Learning Representations for Axis-Aligned Decision Forests through Input Perturbation
This work addresses a limitation for users of decision forests in applications requiring representation learning, such as transfer learning, but it is incremental as it builds on existing methods by integrating neural networks without structural changes to forests.
The paper tackles the problem of enabling axis-aligned decision forests to learn effective representations from raw structured data like text, which they traditionally cannot handle, by proposing a framework that combines a decision forest with a deep neural network and uses input perturbation to approximate gradients, resulting in demonstrated feasibility and effectiveness on synthetic and benchmark datasets.

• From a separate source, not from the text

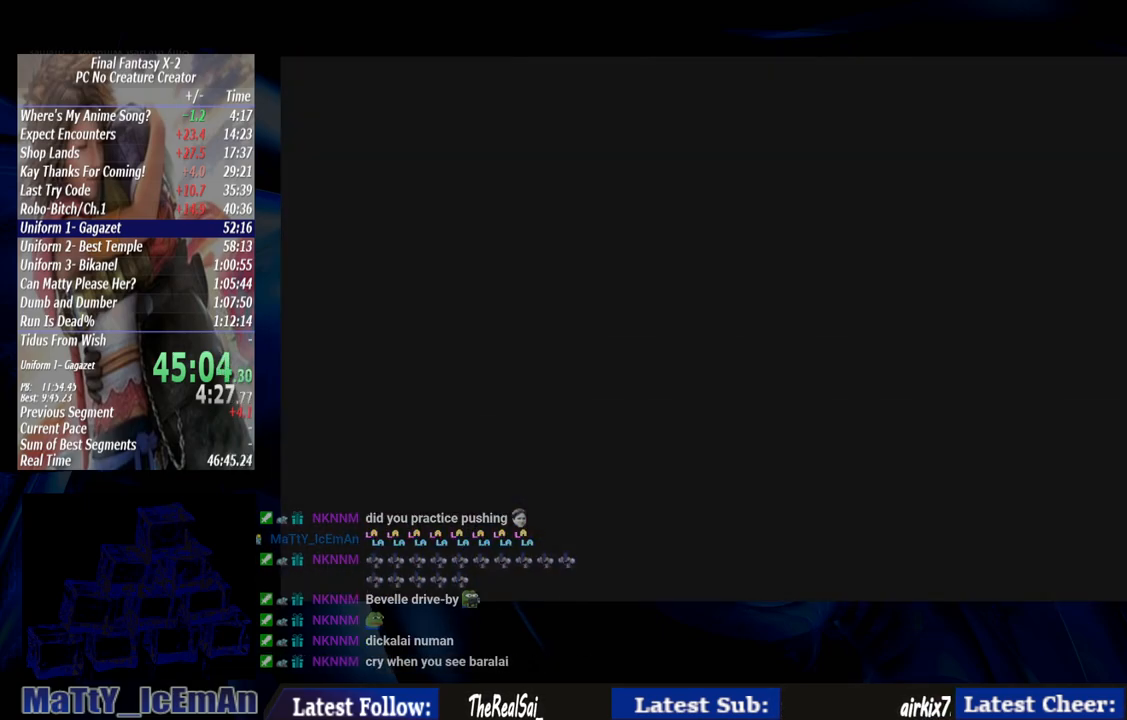
{"dt_ms": 500, "buttons": [], "left_stick": "center", "right_stick": "center"}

Axis-aligned decision forests have long been the leading class of machine learning algorithms for modeling tabular data. In many applications of machine learning such as learning-to-rank, decision forests deliver remarkable performance. They also possess other coveted characteristics such as interpretability. Despite their widespread use and rich history, decision forests to date fail to consume raw structured data such as text, or learn effective representations for them, a factor behind the success of deep neural networks in recent years. While there exist methods that construct smoothed decision forests to achieve representation learning, the resulting models are decision forests in name only: They are no longer axis-aligned, use stochastic decisions, or are not interpretable. Furthermore, none of the existing methods are appropriate for problems that require a Transfer Learning treatment. In this work, we present a novel but intuitive proposal to achieve representation learning for decision forests without imposing new restrictions or necessitating structural changes. Our model is simply a decision forest, possibly trained using any forest learning algorithm, atop a deep neural network. By approximating the gradients of the decision forest through input perturbation, a purely analytical procedure, the decision forest directs the neural network to learn or fine-tune representations. Our framework has the advantage that it is applicable to any arbitrary decision forest and that it allows the use of arbitrary deep neural networks for representation learning. We demonstrate the feasibility and effectiveness of our proposal through experiments on synthetic and benchmark classification datasets.